On 11/17/2011 02:52 PM, Robbie Gemmell wrote:
Keith and I noticed some behavioural difference between the Java and
C++ broker with regards to credit window sizing, whilst investigating
QPID-2703. As per QPID-3629, it appears that the C++ broker will
effectively allow clients to expand the credit window beyond the
limits specified by the previous message.flow command under certain
circumstances.

For example:
1) Send 11 messages.
2) Issue message flow with unlimited bytes and 5 message credits.
3) Receive 5 messages.
4) Issue a message.stop.
5) Issue message flow with unlimited bytes and 5 message credits.
6) Complete the commands for messages received earlier.
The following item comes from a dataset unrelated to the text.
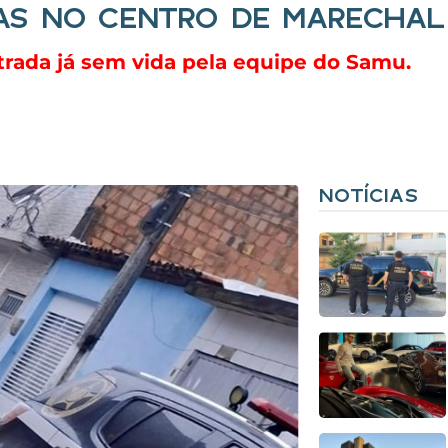
AS NO CENTRO DE MARECHA
rada já sem vida pela equipe do Samu.
NOTÍCIAS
In this scenario we would expect the client to only ever be allowed to
have 5 uncompleted messages, because the credit limit has never been
set to anything except 0 or 5, and this is the behaviour the Java
broker exhibits. The C++ broker treats this situation differently
though and upon the client sending completions for the earlier
messages it expands the window to 10 messages, allowing the client to
have more messages than it requested.

I think the C++ broker is wrong there; it doesn't take account of uncompleted messages still outstanding when the stop is issued.

An additional difference in behaviour noticed was that in the above
scenario, the Java broker will not send any more messages until the
completions are issued for the 5 messages the client already had
originally, whereas the C++ broker starts sending more messages as
soon as the second message.flow command is sent, despite the
outstanding messages. This too allows the client to have more
outstanding messages than the specified window would seem to allow.

This is perhaps less obvious (the spec is light on detail), but I think the Java brokers behaviour seems preferable. I would be in favour of fixing the C++ broker to do the same thing.